## Source extract

++++++

Corpus management

When you first log in to i2 TextChart Studio, you're prompted to create an initial corpus of documents that you'll use to evaluate the changes you make to the LxBase. optionally, you can create multiple, named corpora with different sets of documents.

The Corpus Management page in TextChart Studio allows you to add, remove, and process corpora; to toggle between different saved corpora; and to perform a variety of other document management functions.


Corpus Management UI
  1. To open the the Corpus Management page, click the View Corpus List icon located towards the top of toolbar.

  2. The list at the top of the page indicates the active corpus. Corpus management commands act only on the active corpus.

  3. To return to the Create New Corpus page, click the Add a New Corpus button above the All Corpora list at the bottom of the page.

  4. To remove the active corpus from the Corpus Management page, click Delete Corpus.

  5. To edit the path of the active corpus, use the Edit Entry and Delete Entry buttons.

  6. To make a different corpus active, click the Open Corpus button on the right of the All Corpora list.

  7. To make TextChart Studio process all the documents in the active corpus, click Process all Documents in the horizontal toolbar.

  8. To take a snapshot of the LxBase in its current form for later comparisons, click Create New Regression Point.

++++++

## Data block
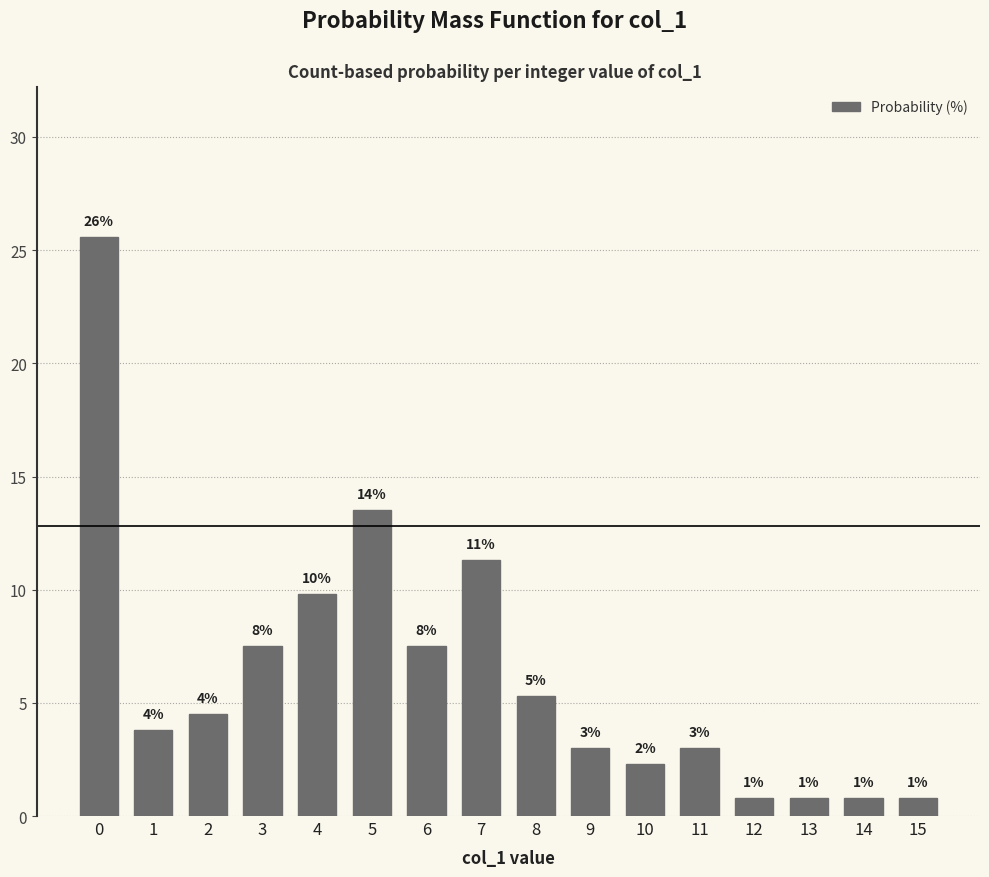

Read the value at 10.

2.3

++++++

## Job 1
In the corpus management text, which button makes a different corpus active?
## Job 2
Translate this sentence from the corpus management text into Spanish: "To remove the active corpus from the Corpus Management page, click Delete Corpus."

## Expected output 1
The Open Corpus button, on the right of the All Corpora list.

## Expected output 2
Para eliminar el corpus activo de la página Corpus Management, haga clic en Delete Corpus.